▶ [Using the information]
A. According to the notebook excerpt, in what month and year does the earliest Landsat 8 imagery begin?
B. Using the notebook excerpt, explain why the search dates run from 2013-04-01 to 2014-03-31.
C. Decide whether each statement agrees with the notebook excerpt, answering yes or no and quoting the deciding words: (i) The coastal/aerosol band is among the bands in use. (ii) The latest available imagery is from March 2022. (iii) Reading parameters from a .yml or .json file appears on the to-do list.

▶ [Extracted text]
=====

2. Run `python src/01_preprocess_create_mosaiks_points.py` or `make create-mosaiks-points`

3. For MPC authentication, get your subscription key from [here](https://planetarycomputer.developer.azure-api.net/profile) and run `planetarycomputer configure` in terminal and paste is there. Further instructions [here](https://planetarycomputer.microsoft.com/docs/concepts/sas/#:~:text=data%20catalog.-,planetary%2Dcomputer%20Python%20package,-The%20planetary%2Dcomputer).

3. Change the `DATA_ROOT` path to match your system and run this notebook.

#### To Do:
- Can we go older than 2013? No Landsat 7 on this endpoint...
- Add column to output CSV to record why a no features where returned for a requested point
- Read parameters from .yml/.json
- Use Pathlib

In [1]:
import warnings
import os
import gc

from tqdm.notebook import tqdm

import torch
from torch.utils.data import DataLoader

import numpy as np
import pandas as pd
import geopandas as gpd
import dask_geopandas as dask_gpd
from dask.distributed import Client

import matplotlib.pyplot as plt

In [2]:
from custom.mosaiks_points import load_points_gdf

from custom.mpc_imagery import (
    sort_by_hilbert_distance,
    filter_points_with_buffer,
    fetch_least_cloudy_stac_items, 
    CustomDataset
)
from custom.models import featurize, RCF
from custom.mosaiks_data import save_features_to_parquet

In [3]:
warnings.filterwarnings(action="ignore", category=RuntimeWarning)
warnings.filterwarnings(action="ignore", category=UserWarning)

In [4]:
RASTERIO_BEST_PRACTICES = dict(  # See https://github.com/pangeo-data/cog-best-practices
    CURL_CA_BUNDLE="/etc/ssl/certs/ca-certificates.crt",
    GDAL_DISABLE_READDIR_ON_OPEN="EMPTY_DIR",
    AWS_NO_SIGN_REQUEST="YES",
    GDAL_MAX_RAW_BLOCK_CACHE_SIZE="200000000",
    GDAL_SWATH_SIZE="200000000",
    VSI_CURL_CACHE_SIZE="200000000",
)
os.environ.update(RASTERIO_BEST_PRACTICES)

In [5]:
DATA_ROOT = "/home/jovyan/ds_nudge_up/data"

## Set parameters

- Note: Earliest L8 imagery is April 2013 so we pick the least cloudy image from the 1 year window after this date. Latest imagery is March 2022, so we take 1 year window prior to this date.

In [6]:
data_label = "2013_exact_3km_v4000_L8"

In [7]:
satellite = "landsat-8-c2-l2" #"sentinel-2-l2a"
resolution = 30
bands = [
    # "SR_B1", # Coastal/Aerosol Band (B1)
    "SR_B2",  # Blue Band (B2)
    "SR_B3",  # Green Band (B3)
    "SR_B4",  # Red Band (B4)
    "SR_B5",  # Near Infrared Band 0.8 (B5)
    "SR_B6",  # Short-wave Infrared Band 1.6 (B6)
    "SR_B7",  # Short-wave Infrared Band 2.2 (B7)
]

In [8]:
search_start = "2013-04-01" #"2021-04-01" #"2015-11-01"
search_end = "2014-03-31" #"2022-03-31" #"2015-11-01"

=====

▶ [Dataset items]
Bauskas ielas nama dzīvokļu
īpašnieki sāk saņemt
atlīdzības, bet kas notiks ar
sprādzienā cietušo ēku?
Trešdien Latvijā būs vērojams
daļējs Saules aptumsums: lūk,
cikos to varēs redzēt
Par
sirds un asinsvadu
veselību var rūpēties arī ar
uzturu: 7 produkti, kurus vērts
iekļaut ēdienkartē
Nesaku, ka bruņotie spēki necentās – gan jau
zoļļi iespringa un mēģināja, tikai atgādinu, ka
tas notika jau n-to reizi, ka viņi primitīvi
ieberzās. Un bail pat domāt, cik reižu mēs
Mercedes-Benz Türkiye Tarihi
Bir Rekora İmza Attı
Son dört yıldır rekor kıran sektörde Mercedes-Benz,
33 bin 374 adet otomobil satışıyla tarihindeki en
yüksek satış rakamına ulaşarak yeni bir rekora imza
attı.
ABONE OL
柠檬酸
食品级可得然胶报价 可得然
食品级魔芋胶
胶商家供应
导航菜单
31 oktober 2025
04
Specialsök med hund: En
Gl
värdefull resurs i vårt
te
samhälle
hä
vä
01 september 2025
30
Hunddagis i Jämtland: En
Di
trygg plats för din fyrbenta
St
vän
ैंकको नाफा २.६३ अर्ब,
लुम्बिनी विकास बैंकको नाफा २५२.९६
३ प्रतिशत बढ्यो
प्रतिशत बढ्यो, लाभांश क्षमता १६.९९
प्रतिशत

=====

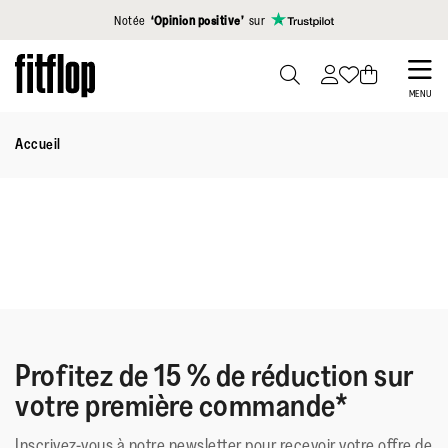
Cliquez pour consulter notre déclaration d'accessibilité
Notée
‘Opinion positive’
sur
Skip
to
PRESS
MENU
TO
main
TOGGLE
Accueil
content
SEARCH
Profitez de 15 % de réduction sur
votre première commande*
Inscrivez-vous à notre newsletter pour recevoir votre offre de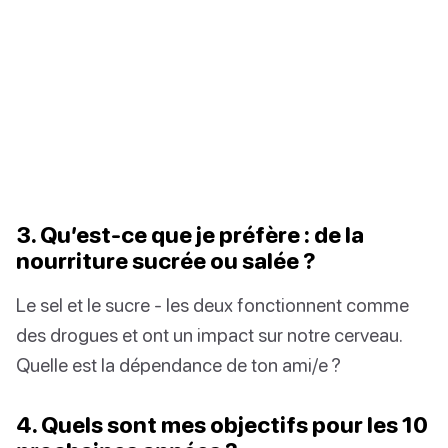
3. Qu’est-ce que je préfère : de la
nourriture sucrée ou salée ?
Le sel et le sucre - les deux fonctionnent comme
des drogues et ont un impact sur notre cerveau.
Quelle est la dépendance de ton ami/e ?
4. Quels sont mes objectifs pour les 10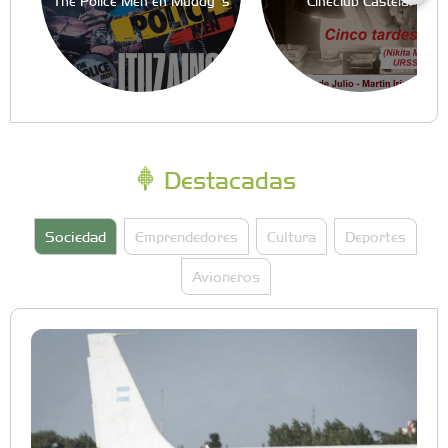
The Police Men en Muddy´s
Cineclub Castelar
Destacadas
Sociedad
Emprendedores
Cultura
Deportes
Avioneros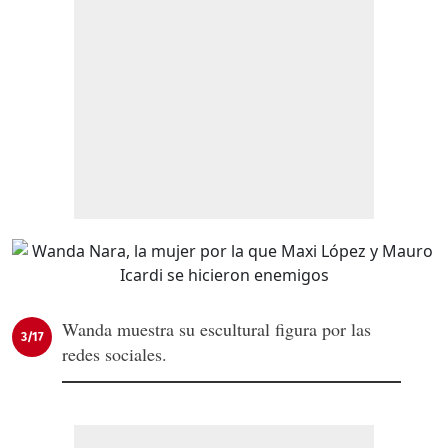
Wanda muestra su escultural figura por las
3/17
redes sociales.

=====

▶ [Per-task outputs]
A. April 2013.

B. The earliest Landsat 8 imagery is from April 2013. The least cloudy image is therefore chosen from the one-year window after that date.

C.
(i) No: "# "SR_B1", # Coastal/Aerosol Band (B1)" is commented out.
(ii) Yes: "Latest imagery is March 2022"
(iii) Yes: "Read parameters from .yml/.json"